On race day Amon took the lead at the start, and at last it looked as though F1’s unluckiest man was finally going to enjoy his long-awaited first grand prix win. Precise, smooth, and flawlessly fast, he guided his Matra through the rugged terrain into a commanding lead. Then – disaster – he suffered a left-front tyre puncture, another victim of the volcanic debris all around, which earlier in the same race had been kicked up by either Ronnie Peterson’s March 721G or Emerson Fittipaldi’s Lotus 72D (reports vary) into the face of BRM driver Helmut Marko, blinding his left eye and ending his career from a driving point of view – but not from a racing point of view, for, now, 53 years later, he remains a major figure in F1, one of the most influential people within Red Bull’s F1 hierarchy, perhaps even the most influential.
But I digress, so let’s go back to the 1972 French Grand Prix, and to Amon. Having spent almost a minute in the pits having his left-front wheel changed, he found himself in eighth place, and now he began to attack the fearsome circuit as never before. Lap after lap he lowered the course record, leaving it at 2min 53.4sec, where it remains, passing car after car on a daunting and tortuous circuit into whose many serpentine curves overtaking had always been regarded as prohibitively difficult. Although that damnable puncture would steal away any chance of a win, it could not dim the majesty of his charge, for he clawed his way back to third place. In the savage and mountainous amphitheatre of Charade, amid volcanic V12 echoes and the stench of scorched Goodyears, he etched one of his finest drives into the mythos of motor racing – a ghost of a victory, perhaps, but a triumph of talent, courage, determination, and sublime control on one of the most demanding stages of F1’s glorious history.

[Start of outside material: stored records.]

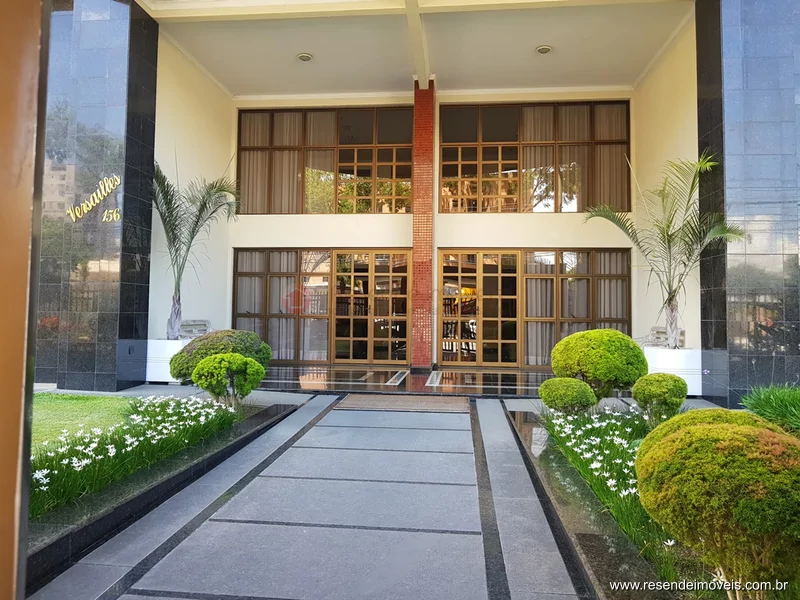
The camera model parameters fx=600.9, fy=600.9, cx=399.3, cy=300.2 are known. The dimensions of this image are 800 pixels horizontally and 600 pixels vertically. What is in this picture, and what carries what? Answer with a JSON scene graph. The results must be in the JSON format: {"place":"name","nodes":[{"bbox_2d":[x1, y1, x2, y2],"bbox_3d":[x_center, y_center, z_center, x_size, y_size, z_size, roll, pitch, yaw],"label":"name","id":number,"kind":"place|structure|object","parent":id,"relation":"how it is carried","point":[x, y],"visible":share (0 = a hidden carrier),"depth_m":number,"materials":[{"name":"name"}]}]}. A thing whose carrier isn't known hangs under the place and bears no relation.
{"place":"outdoors","nodes":[
{"label":"outdoors","id":0,"kind":"place"},
{"bbox_2d":[0,0,50,599],"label":"door frame","id":1,"kind":"structure","parent":0,"point":[25,96],"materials":[{"name":"brown wood"}]},
{"bbox_2d":[31,392,134,454],"label":"lawn","id":2,"kind":"structure","parent":0,"point":[43,402],"materials":[{"name":"green plant"}]},
{"bbox_2d":[32,0,157,392],"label":"tiled wall","id":3,"kind":"structure","parent":0,"point":[116,320],"depth_m":8.27,"materials":[{"name":"black stone"}]},
{"bbox_2d":[66,175,121,221],"bbox_3d":[-4.381,-1.453,8.608,0.943,0.620,0.111,0,-2,6],"label":"wall lettering","id":4,"kind":"object","parent":3,"relation":"attached to","point":[103,192],"visible":0.98,"depth_m":8.59,"materials":[{"name":"gold metal"}]},
{"bbox_2d":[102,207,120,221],"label":"sign lettering","id":5,"kind":"object","parent":3,"relation":"attached to","point":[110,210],"visible":0.98,"depth_m":8.78,"materials":[{"name":"gold metal"}]},
{"bbox_2d":[145,337,192,381],"bbox_3d":[-3.685,0.977,9.906,0.880,0.678,0.994,0,-2,6],"label":"planter","id":6,"kind":"object","parent":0,"point":[169,347],"visible":0.42,"depth_m":9.50,"materials":[{"name":"white"}]},
{"bbox_2d":[179,319,209,337],"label":"air vent","id":7,"kind":"object","parent":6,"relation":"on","point":[201,330],"visible":0.74,"depth_m":11.33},
{"bbox_2d":[151,160,240,337],"bbox_3d":[-3.782,-0.883,10.423,2.231,3.112,2.213,0,-2,28],"label":"palm tree","id":8,"kind":"object","parent":6,"relation":"in","point":[174,229],"visible":0.89,"depth_m":10.35,"materials":[{"name":"plant"}]},
{"bbox_2d":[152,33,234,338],"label":"left wall","id":9,"kind":"structure","parent":0,"point":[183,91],"depth_m":11.39,"materials":[{"name":"paint"}]},
{"bbox_2d":[27,392,596,599],"label":"paved walkway","id":10,"kind":"structure","parent":0,"point":[327,528],"materials":[{"name":"grey stone"}]},
{"bbox_2d":[23,397,309,599],"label":"flower bed","id":11,"kind":"object","parent":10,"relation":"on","point":[68,535],"visible":0.5,"depth_m":3.97,"materials":[{"name":"black"}]},
{"bbox_2d":[168,329,272,380],"bbox_3d":[-2.369,0.807,8.040,1.355,0.794,1.248,0,-2,6],"label":"round shrub","id":12,"kind":"object","parent":11,"relation":"in","point":[206,348],"visible":0.63,"depth_m":7.72,"materials":[{"name":"green plant"}]},
{"bbox_2d":[191,351,265,406],"bbox_3d":[-1.962,0.937,6.932,0.818,0.675,0.798,2,-2,-34],"label":"round shrub","id":13,"kind":"object","parent":11,"relation":"in","point":[201,367],"visible":0.99,"depth_m":6.73,"materials":[{"name":"green plant"}]},
{"bbox_2d":[335,394,473,411],"bbox_3d":[0.086,1.360,7.943,1.865,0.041,1.043,0,-2,6],"label":"doormat","id":14,"kind":"object","parent":10,"relation":"on","point":[426,402],"visible":0.97,"depth_m":7.82,"materials":[{"name":"brown"}]},
{"bbox_2d":[252,365,552,397],"label":"tiled floor","id":15,"kind":"structure","parent":0,"point":[380,378],"materials":[{"name":"brown stone"}]},
{"bbox_2d":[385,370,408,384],"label":"floor inlay","id":16,"kind":"object","parent":15,"relation":"in","point":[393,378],"visible":0.98,"depth_m":10.57,"materials":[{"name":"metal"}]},
{"bbox_2d":[411,79,434,369],"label":"brick column","id":17,"kind":"structure","parent":15,"relation":"on","point":[416,249],"depth_m":11.27,"materials":[{"name":"red brick"}]},
{"bbox_2d":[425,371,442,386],"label":"floor inlay","id":18,"kind":"object","parent":15,"relation":"in","point":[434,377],"visible":0.98,"depth_m":10.26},
{"bbox_2d":[141,0,691,97],"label":"ceiling","id":19,"kind":"structure","parent":0,"point":[535,41],"materials":[{"name":"white paint"}]},
{"bbox_2d":[297,52,312,61],"bbox_3d":[-1.733,-4.427,10.950,0.288,0.072,0.290,0,-2,6],"label":"ceiling light","id":20,"kind":"object","parent":19,"relation":"attached to","point":[305,56],"visible":0.99,"depth_m":10.92,"materials":[{"name":"white"}]},
{"bbox_2d":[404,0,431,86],"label":"ceiling beam","id":21,"kind":"structure","parent":19,"relation":"attached to","point":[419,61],"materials":[{"name":"white paint"}]},
{"bbox_2d":[536,45,551,53],"bbox_3d":[2.536,-4.399,10.561,0.283,0.071,0.281,0,-2,6],"label":"ceiling light","id":22,"kind":"object","parent":19,"relation":"attached to","point":[545,49],"visible":0.99,"depth_m":10.52,"materials":[{"name":"white"}]},
{"bbox_2d":[36,0,798,400],"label":"building","id":23,"kind":"structure","parent":0,"point":[651,320],"depth_m":10.01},
{"bbox_2d":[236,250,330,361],"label":"curtain","id":24,"kind":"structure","parent":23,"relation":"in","point":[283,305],"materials":[{"name":"grey fabric"}]},
{"bbox_2d":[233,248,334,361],"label":"window","id":25,"kind":"structure","parent":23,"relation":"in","point":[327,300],"depth_m":12.66,"materials":[{"name":"glass"}]},
{"bbox_2d":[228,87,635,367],"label":"back wall","id":26,"kind":"structure","parent":0,"point":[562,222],"depth_m":11.98,"materials":[{"name":"beige paint"}]},
{"bbox_2d":[236,105,416,213],"bbox_3d":[-1.597,-2.922,12.934,3.905,2.425,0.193,0,-2,6],"label":"upper left window","id":27,"kind":"structure","parent":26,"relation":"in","point":[408,173],"depth_m":12.87,"materials":[{"name":"glass"}]},
{"bbox_2d":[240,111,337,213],"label":"curtain","id":28,"kind":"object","parent":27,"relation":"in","point":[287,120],"visible":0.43,"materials":[{"name":"beige fabric"}]},
{"bbox_2d":[332,249,412,364],"bbox_3d":[-0.625,0.205,12.588,1.819,2.479,0.206,0,-2,6],"label":"glass door","id":29,"kind":"structure","parent":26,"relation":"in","point":[390,308],"depth_m":12.54,"materials":[{"name":"glass"}]},
{"bbox_2d":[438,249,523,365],"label":"glass door","id":30,"kind":"structure","parent":26,"relation":"in","point":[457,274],"depth_m":12.31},
{"bbox_2d":[438,100,631,212],"bbox_3d":[2.767,-2.885,12.515,4.008,2.488,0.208,0,-2,6],"label":"upper right window","id":31,"kind":"structure","parent":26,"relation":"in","point":[446,173],"depth_m":12.48,"materials":[{"name":"brown glass"}]},
{"bbox_2d":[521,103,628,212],"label":"curtain","id":32,"kind":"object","parent":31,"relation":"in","point":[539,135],"visible":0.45,"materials":[{"name":"beige fabric"}]},
{"bbox_2d":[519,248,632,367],"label":"window","id":33,"kind":"structure","parent":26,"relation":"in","point":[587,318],"depth_m":12.06,"materials":[{"name":"brown glass"}]},
{"bbox_2d":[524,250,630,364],"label":"curtain","id":34,"kind":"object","parent":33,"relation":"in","point":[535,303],"visible":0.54,"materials":[{"name":"grey fabric"}]},
{"bbox_2d":[502,405,734,599],"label":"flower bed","id":35,"kind":"object","parent":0,"point":[595,540],"visible":0.52,"depth_m":3.62,"materials":[{"name":"green plant"}]},
{"bbox_2d":[537,376,595,414],"bbox_3d":[1.805,1.067,6.503,0.598,0.450,0.586,0,-2,6],"label":"round shrub","id":36,"kind":"object","parent":35,"relation":"in","point":[572,394],"visible":0.99,"depth_m":6.35,"materials":[{"name":"green plant"}]},
{"bbox_2d":[550,328,648,399],"bbox_3d":[2.362,0.815,7.121,1.103,0.917,1.068,0,-2,6],"label":"round shrub","id":37,"kind":"object","parent":35,"relation":"in","point":[612,347],"visible":0.96,"depth_m":6.80,"materials":[{"name":"green plant"}]},
{"bbox_2d":[632,372,688,418],"bbox_3d":[2.708,1.020,6.239,0.538,0.515,0.544,0,-2,6],"label":"round shrub","id":38,"kind":"object","parent":35,"relation":"in","point":[674,380],"visible":0.98,"depth_m":6.10,"materials":[{"name":"green plant"}]},
{"bbox_2d":[635,409,799,594],"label":"round shrub","id":39,"kind":"object","parent":35,"relation":"in","point":[703,427],"visible":1,"depth_m":2.54,"materials":[{"name":"green plant"}]},
{"bbox_2d":[739,383,799,435],"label":"grass clump","id":40,"kind":"object","parent":35,"relation":"in","point":[779,402],"visible":0.88,"depth_m":5.08,"materials":[{"name":"green plant"}]},
{"bbox_2d":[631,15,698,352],"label":"right wall","id":41,"kind":"structure","parent":0,"point":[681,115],"depth_m":10.63,"materials":[{"name":"beige paint"}]},
{"bbox_2d":[641,345,703,395],"bbox_3d":[4.177,1.084,9.210,0.865,0.690,1.103,0,-2,6],"label":"planter","id":42,"kind":"object","parent":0,"point":[663,360],"visible":0.57,"depth_m":8.77,"materials":[{"name":"white"}]},
{"bbox_2d":[585,152,745,347],"bbox_3d":[4.008,-0.719,9.071,2.353,2.925,2.372,2,-2,-39],"label":"palm tree","id":43,"kind":"object","parent":42,"relation":"in","point":[673,296],"visible":0.96,"depth_m":9.04,"materials":[{"name":"plant"}]},
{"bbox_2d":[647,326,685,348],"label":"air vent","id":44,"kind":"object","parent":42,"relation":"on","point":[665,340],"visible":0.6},
{"bbox_2d":[697,0,799,410],"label":"tiled wall","id":45,"kind":"structure","parent":0,"point":[729,380],"depth_m":7.47,"materials":[{"name":"black stone"}]}
]}

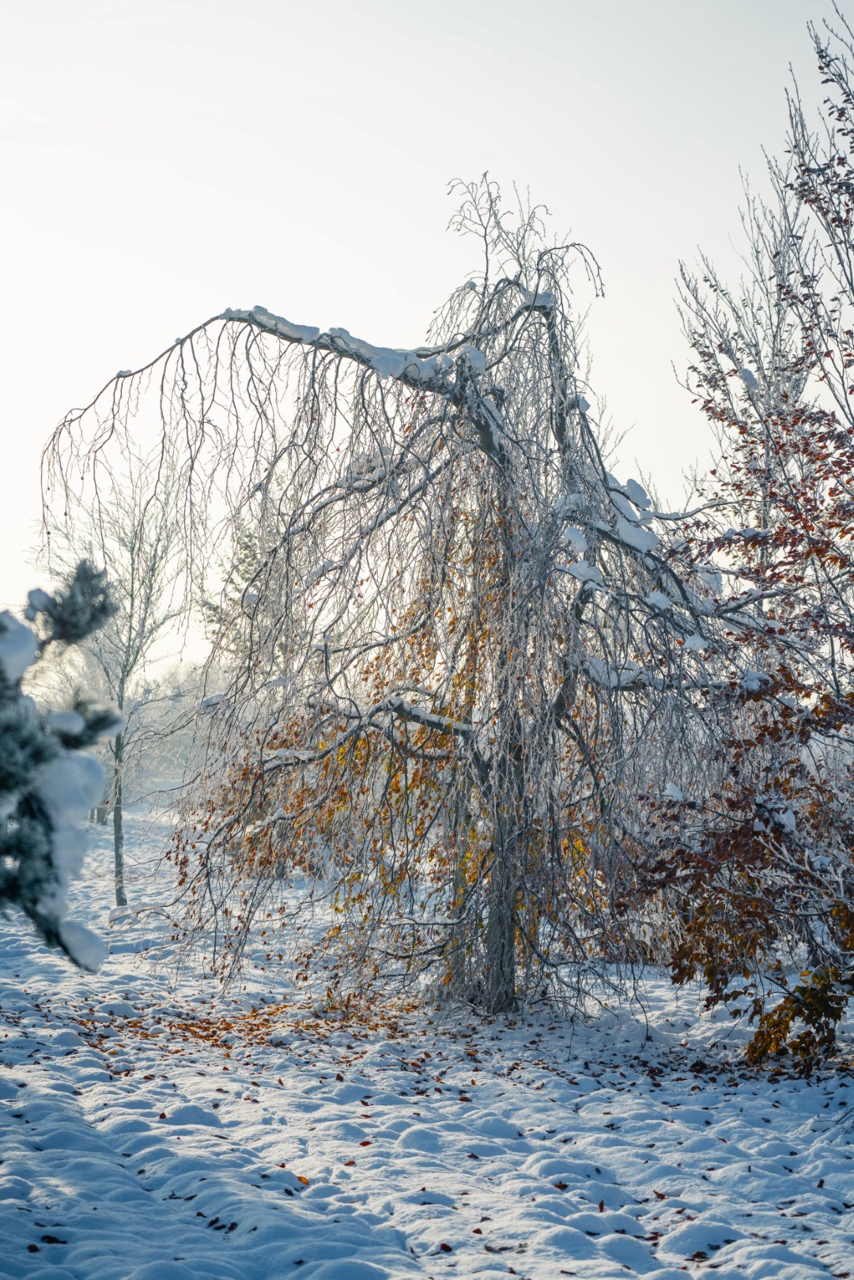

In his Motor Sport report, Jenks wrote: “As Stewart cruised home to a well judged and cautious victory, there were cries of ‘Bravo!’ But when Amon arrived in third place, still going like the veritable hammers of hell, there was a thunderous roar of applause, and the hillsides, and even the pits, vibrated with enthusiastic appreciation for the drive of the year. With only third place to his credit, after looking like a certain winner, Amon nevertheless stood higher in everyone’s estimation than if he had won the race. As one newspaper headline put it: ‘Bravo Stewart, but thank you Amon’.”
Chapeau for Amon’s fearless drive in 1972
Bernard Cahier/Getty Images
A new Circuit de Charade was opened in 1989, and it is now a permanent venue, used mainly for track days and historic racing. Measuring 2.469 miles (3.975km) in length, it is a shadow of its former self. However, just over half of the original circuit is still in use as public roads, and on a summer holiday in 1991 I tackled it in a 1986 Nissan Sunny 1.5SGL (my own, which I had been using for minicabbing in London). No, it was not the right car for the task. No, I was not particularly quick. But, yes, I absolutely loved it. You would, too. Put Charade on your bucket list, drive from wherever you live to Clermont-Ferrand, and give it a go some time.